● INSTRUCTIONS FOR THE TASK
Please count how many lines of the material contain the word "Recipe" and give only that number.

*** Opening DATA TO USE ***

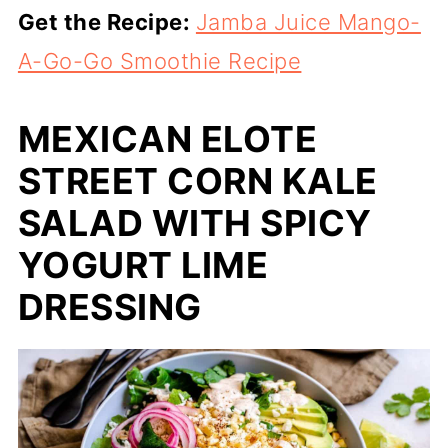
Get the Recipe:
Jamba Juice Mango-
A-Go-Go Smoothie Recipe
MEXICAN ELOTE
STREET CORN KALE
SALAD WITH SPICY
YOGURT LIME
DRESSING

*** Closing DATA TO USE ***

● OUTPUT
2